Milano è un nodo: non esiste centro, non esiste periferia, ma una costellazione di provincie. Non provincie padane, settentrionali o italiane, Milano è la provincia dell’impero più di ogni altra città. Ogni storia s’intreccia, ogni individuo s’incrocia, ma le vicende rimangono ognuna separata dalle altre e così gli individui, sempre e solo singolarità sparse. Gabriella Kuruvilla entra sotto la pelle di quattro milanesi tipici (e quindi atipici all’infuori di questa confusa e complicata città), nasconde la propria voce nella loro e affronta un tour tra gli stereotipi e i vezzi milanesi, con leggerezza, ma non senza una sostanziale nostalgia. Milano è infatti nostalgica: per i non milanesi la nostalgia è quella relativa alla vecchia Milano, ma per i milanesi è la nostalgia per un passato che è stato denso e gravido di promesse mai mantenute. La colpa non va mai cercata lontano, non si sfugge, sta negli errori di ognuno, e i protagonisti di queste storie ben lo sanno. Il presente è sempre più spesso una deformazione dei desideri e delle illusioni. Milano sa accogliere prima ancora che i corpi, i sentimenti dei suoi abitanti, non tradisce e non ripudia, ma adegua.

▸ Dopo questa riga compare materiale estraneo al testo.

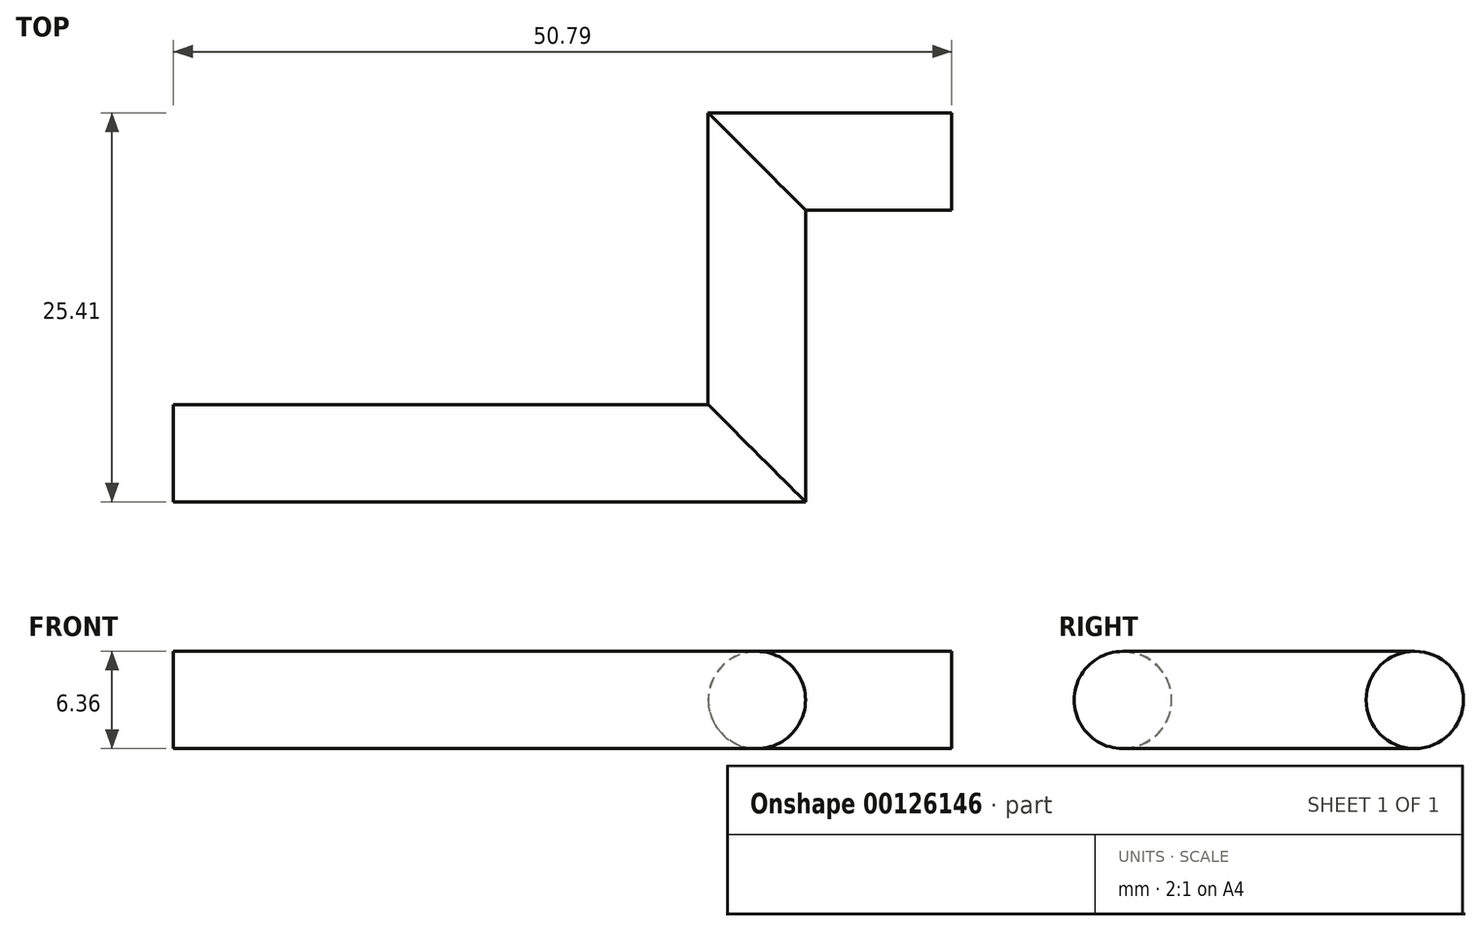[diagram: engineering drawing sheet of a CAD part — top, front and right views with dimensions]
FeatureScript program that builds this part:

E forse è la cosa peggiore.

 

Quattro fotografie di Silvia Azzari aprono le quattro storie, quattro scatti in bianco e nero che definiscono lo spazio della parola, lo tratteggiano anticipandolo e chiudendolo ogni volta: l’inizio e la fine restano tra loro tangenti in un tempo che non trascorre, il libro carica la propria nostalgia grazie all’eterno presente in cui non a caso è immerso. L’eterno presente è la definizione forse più esatta per Milano, da quello non solo non si sfugge, ma è meglio non tentarlo nemmeno: oltre quei confini spesso si apre un abisso in cui è facile cadere.

 

Kuruvilla annoda le vicende attorno ad un soppalco in legno, un soppalco messo in vendita su Passatel di Radio Popolare. Il soppalco in legno è un aggeggio diffuso tra chi ha poco spazio e di quel poco probabilmente non è nemmeno padrone. Milano è una piccola giungla e nella giungla non si abita, al massimo ci si accampa.

 

Citando strade, luoghi più o meno noti, ma facendolo sempre con estrema precisione, quasi cartografica, Gabriella Kuruvilla restituisce un ritratto tanto personalissimo quanto assolutamente preciso di Milano. Via Padova con Viale Monza, Sarpi e Corvetto sono allo stesso tempo luoghi estremi e pure comuni dell’esistenza milanese in cui gli eccessi di ogni tipo si rivelano media di un’epoca, risultato spesso di una politica dell’esclusione che se non crea ghetti è solo per la vitalità indomita delle persone che abita questi luoghi reinterpretandoli con fantasia e anche per pura sopravvivenza. Al contrario tra l’altro dei luoghi cosiddetti centrali che il libro sfiora appena e che hanno il sapore, loro sì, del ghetto; privi di personalità appaiono come cimiteri d’ombre, spazi seccati al sole di una spregiudicata speculazione economica come culturale.

 

Milano, fin qui tutto bene (Laterza 2012, pp.186), è una considerazione, un augurio e infine un affanno: anche per oggi è andata, pranzo e cena saltano fuori, così l’amore, così le giornate faticose e dure mascherate solo da un poco di vezzosa frenesia e di malcelato cinismo.